I got to play Dragon Heresy in a game run by a young lady my own system on Friday. She’d either never or rarely GM’d before. She decided to run in my book, as her dad was a supporter of both the original Lost Hall as well as Dragon Heresy. My take-aways?
- The world is compelling and immersive. She grabbed on to the details and hooks provided by the map of Torengar every bit as much as I’d hoped.
- Northwatch really is a compelling spot on that map, and I’m glad my upcoming release will detail the heck out of it
- The grappling system, also available as a stand-alone in Dungeon Grappling, really is that good. Everyone got it, everyone used it, no complaints. Seamless.
- It was amenable to fast play in a two hour session by a new GM. So very accessible.
- The final confrontation was not combat; she ran a nifty scenario where we had to play against Loki himself.

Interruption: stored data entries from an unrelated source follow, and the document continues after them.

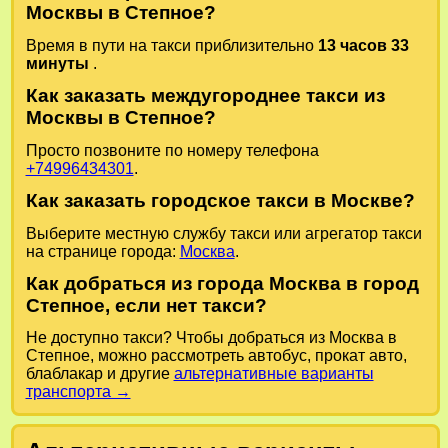
Москвы в Степное?
Время в пути на такси приблизительно
13 часов 33
минуты
.
Как заказать междугороднее такси из
Москвы в Степное?
Просто позвоните по номеру телефона
+74996434301
.
Как заказать городское такси в Москве?
Выберите местную службу такси или агрегатор такси
на странице города:
Москва
.
Как добраться из города Москва в город
Степное, если нет такси?
Не доступно такси? Чтобы добраться из Москва в
Степное, можно рассмотреть автобус, прокат авто,
блаблакар и другие
альтернативные варианты
транспорта →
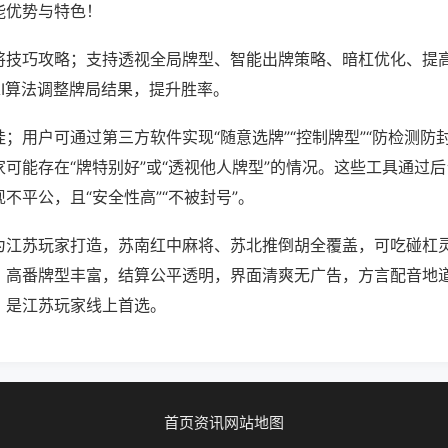
能优势与特色！
将技巧攻略；支持透视全局牌型、智能出牌策略、暗杠优化、提
AI算法调整牌局结果，提升胜率。
；用户可通过第三方软件实现“随意选牌”“控制牌型”“防检测防
可能存在“牌特别好”或“透视他人牌型”的情况。这些工具通过
不平公，且“安全性高”“不被封号”。
为江苏玩家打造，苏南红中麻将、苏北推倒胡全覆盖，可吃碰杠
，高番牌型丰富，结算公平透明，界面清爽无广告，方言配音地
，是江苏玩家线上首选。
首页
资讯
网站地图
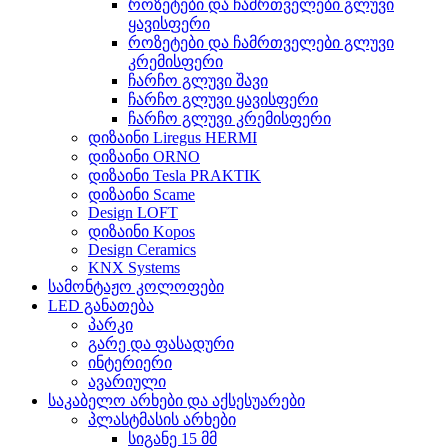
როზეტები და ჩამრთველები გლუვი
ყავისფერი
როზეტები და ჩამრთველები გლუვი
კრემისფერი
ჩარჩო გლუვი შავი
ჩარჩო გლუვი ყავისფერი
ჩარჩო გლუვი კრემისფერი
დიზაინი Liregus HERMI
დიზაინი ORNO
დიზაინი Tesla PRAKTIK
დიზაინი Scame
Design LOFT
დიზაინი Kopos
Design Ceramics
KNX Systems
სამონტაჟო კოლოფები
LED განათება
პარკი
გარე და ფასადური
ინტერიერი
ავარიული
საკაბელო არხები და აქსესუარები
პლასტმასის არხები
სიგანე 15 მმ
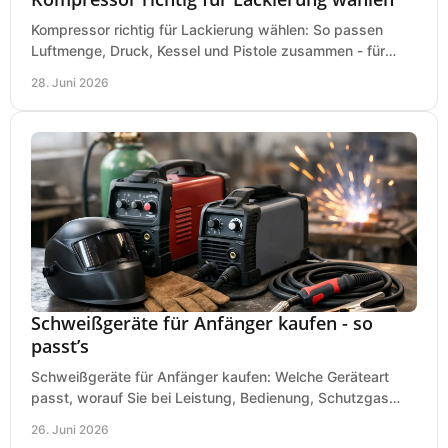
Kompressor richtig für Lackierung wählen: So passen
Luftmenge, Druck, Kessel und Pistole zusammen - für
saubere Ergebnisse ohne Fehlkauf.
28. Juni 2026
Schweißgeräte für Anfänger kaufen - so
passt’s
Schweißgeräte für Anfänger kaufen: Welche Geräteart
passt, worauf Sie bei Leistung, Bedienung, Schutzgas
und Zubehör wirklich achten sollten.
26. Juni 2026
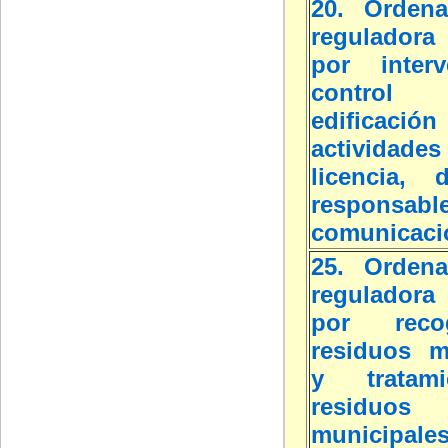
20. Ordena
reguladora 
por inter
contro
edific
actividade
licencia, d
respon
comunicaci
25. Ordena
reguladora 
por rec
residuos m
y tratam
residuos
municipale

I showed her the flyting rules after the fact, and she really liked them.
To be Improved
- The real area that stuck out as a stumbling point was a stumbling point on remembering that a swift attack (like an arrow from a bow) is quite nasty: it only has to meet the lower Threat DC unless the target has a shield.
- It didn’t come up much, but the decision to employ a Frantic Defense to avoid taking wounds if a target is attacked and its Hit DC is exceeded happens before armor is subtracted.
- The ranged combat tweaks in general are more extensive than melee.
There’s an obvious fix for this: a short flowchart. Ideally something that fits on a 3×5 or playing card. Once you get the system, it’s very smooth. But a quick reference for ranged and melee combat that would fit on the back of a playing card is now on my radar.
All in all, she designed and executed a two-hour scenario that finished in two hours, which is amazing for a new GM, so well done to her on that.
As for my part, I kept my promise. I answered questions where prompted, she ran the game, and I shut up and played my character.